I have just written about the abuse of EPO (erythropoietin) by the professional cyclist Lance Armstrong. However, commercial EPO has legitimate medicinal uses. It is given to cancer patients who have very low red blood cell counts after chemotherapy, and to those who suffer from chronic anemia. EPO might also increase healing after a heart attack, and several experiments seem to provide evidence for this conclusion,
EPCs are stem cells programmed to become blood vessels. They repair blood vessels and make new ones. When EPCs are transplanted into an animal or human heart after a recent heart attack, they make new blood vessels, which help feed and repair the damaged heart muscle, and improve circulation of the heart in general. The problem with transplanted EPCs is that the vast majority of them die soon after transplantation.
EPO, however, has the useful capability of prevent cell death. EPO activates several signaling pathways inside the cell that increases cell survival and viability. Therefore, a Chinese group has examined the ability of EPO to increase the survival and therefore the utility of EPC treatment after a heart attack in laboratory animals.
Yan Cheng and colleagues at Jinling Hospital at Nanjing University School of Medicine in Nanjing, China used mice labeled with a gene that makes their cells glow. They isolated bone marrow from these mice and teased from this bone marrow EPCs, which is not as easy as it sounds. Then they induced heart attacks in a different mouse strain whose cells do not glow. Into one group, they transplanted 50,000 glowing EPCs. Into another mouse group, they transplanted only buffer as a control. Into the third group, they transplanted 50,000 EPCs and gave 20 units of EPO. Into a fourth group, they gave only 20 units of EPO. All cells were transplanted with a small needle, directly into the heart muscle.
The mice were assessed in several ways. The cells were viewed in the hearts of the mice to determine if they had survived. Mice were also given an electrocardiogram to determine if the electrical activity of the heart was normal. Hearts were also assayed to determine is the number of blood vessels increased and if the heart scar changed during the course of treatment. Finally, mice were checked to see how many cells had died in the hearts of the mice.

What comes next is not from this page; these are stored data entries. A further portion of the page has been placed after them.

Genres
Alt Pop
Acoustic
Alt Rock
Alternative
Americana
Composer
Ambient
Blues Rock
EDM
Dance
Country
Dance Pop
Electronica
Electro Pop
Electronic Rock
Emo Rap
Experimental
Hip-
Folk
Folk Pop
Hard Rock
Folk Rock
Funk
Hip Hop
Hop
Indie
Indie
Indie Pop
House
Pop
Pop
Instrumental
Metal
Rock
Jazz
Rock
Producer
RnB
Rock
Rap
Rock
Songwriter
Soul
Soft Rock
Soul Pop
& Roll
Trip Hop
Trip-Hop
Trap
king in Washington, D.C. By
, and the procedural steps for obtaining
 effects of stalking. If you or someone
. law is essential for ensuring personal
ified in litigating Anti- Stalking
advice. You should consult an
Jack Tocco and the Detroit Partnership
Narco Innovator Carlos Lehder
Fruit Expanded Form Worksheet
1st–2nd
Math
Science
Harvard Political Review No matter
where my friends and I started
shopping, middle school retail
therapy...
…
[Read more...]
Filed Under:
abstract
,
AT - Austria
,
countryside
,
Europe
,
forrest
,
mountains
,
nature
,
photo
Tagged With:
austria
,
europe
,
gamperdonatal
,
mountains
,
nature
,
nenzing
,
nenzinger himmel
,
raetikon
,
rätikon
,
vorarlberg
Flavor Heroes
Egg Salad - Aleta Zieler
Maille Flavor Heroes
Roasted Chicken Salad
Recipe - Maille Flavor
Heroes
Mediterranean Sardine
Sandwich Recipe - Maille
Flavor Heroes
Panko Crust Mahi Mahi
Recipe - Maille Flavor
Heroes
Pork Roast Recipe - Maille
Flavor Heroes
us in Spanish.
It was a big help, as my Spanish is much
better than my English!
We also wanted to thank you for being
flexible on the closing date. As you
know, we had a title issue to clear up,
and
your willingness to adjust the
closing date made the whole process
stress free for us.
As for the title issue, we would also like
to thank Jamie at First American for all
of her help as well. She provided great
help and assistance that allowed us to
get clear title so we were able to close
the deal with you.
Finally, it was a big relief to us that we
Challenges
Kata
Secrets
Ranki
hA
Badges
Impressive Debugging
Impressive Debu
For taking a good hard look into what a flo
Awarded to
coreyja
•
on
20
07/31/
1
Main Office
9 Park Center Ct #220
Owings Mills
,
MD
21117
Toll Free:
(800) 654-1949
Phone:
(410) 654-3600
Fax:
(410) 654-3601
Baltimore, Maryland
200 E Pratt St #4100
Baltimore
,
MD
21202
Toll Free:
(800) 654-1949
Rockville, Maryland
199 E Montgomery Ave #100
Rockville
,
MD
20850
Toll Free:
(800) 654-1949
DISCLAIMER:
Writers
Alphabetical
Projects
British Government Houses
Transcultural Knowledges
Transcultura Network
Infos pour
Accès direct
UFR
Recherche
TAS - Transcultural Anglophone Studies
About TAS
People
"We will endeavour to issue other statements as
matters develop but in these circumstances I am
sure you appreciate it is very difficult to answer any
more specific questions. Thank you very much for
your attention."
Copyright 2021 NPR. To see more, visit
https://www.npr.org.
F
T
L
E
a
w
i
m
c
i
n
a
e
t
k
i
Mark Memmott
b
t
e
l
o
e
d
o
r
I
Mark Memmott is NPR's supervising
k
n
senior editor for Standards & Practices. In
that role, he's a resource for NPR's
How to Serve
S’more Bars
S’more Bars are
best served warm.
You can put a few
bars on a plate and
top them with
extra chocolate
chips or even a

28 days after transplantation, no detectable EPCs were seen in those mice that only received EPCs. Apparently, all the transplanted cells have died. Those mice that had received EPO and EPCs, had detectable EPCS in their hearts after 4 weeks. Also, the EPC + EPO-treated mice had far more EPCs in their hearts after 7 days and the death of those cells was much less precipitous than in those mice treated only with EPCs and no EPO.
Another group of chemicals measured in the hearts of these animals are those that summon stem cells to the heart. 7 days after the transplantations, the EPO + EPC-treated mice had more of those stem cell-summoning chemicals in their hearts, but by 28 days after transplantation, those differences had disappeared. Also,
ECGs of mouse hearts confirmed that those mice treated with stem cells had healthier hearts than those who did not, but the mice that received EPO + EPCs had even better ECGs than the rest. This shows that the functional recovery of those mice that had received EPCs and EPO was accelerated relative to the other mice.
Finally, the level of scarring was decreased in all categories of mice relative to the controls, but the EPO + EPC-treated mice had the lowest amount of heart scarring. This demonstrates the ability of EPO to augment EPC therapy after a heart attack in laboratory mice.
This study suggests that there is a synergy between EPO and EPCs in healing a heart after a heat attack. EPCs have been used experimentally in human heart attack patients, but little has been done with EPO in heart attack patients in humans. Various commercial types of EPO have been dropped from the market because of their tendency to induce heart attacks. Increasing the red blood count sometimes increased the blood volume and that can be too much for heart patients, and high blood pressure and congestive heart failure are two possible side effects of erythropoietin. In kidney patients, high dose erythropoietin can prompt to onset of kidney failure. However, at the dosages of EPO used in these experiments, it is doubtful that this will be an issue. 20 units of EPO for a 22-28-gram mouse is less than the 300 units/kg body weight 3 times weekly dosage for clinical purposes. Therefore, it seems unlikely that this treatment would produce the side effects of continued high-dose EPO.
Therefore, we have a strategy for heart attack patients that seems to work well in mice. Further pre-clinical work is required, but should this pan out, human trials will hopefully evaluate this strategy in human patients dome day soon.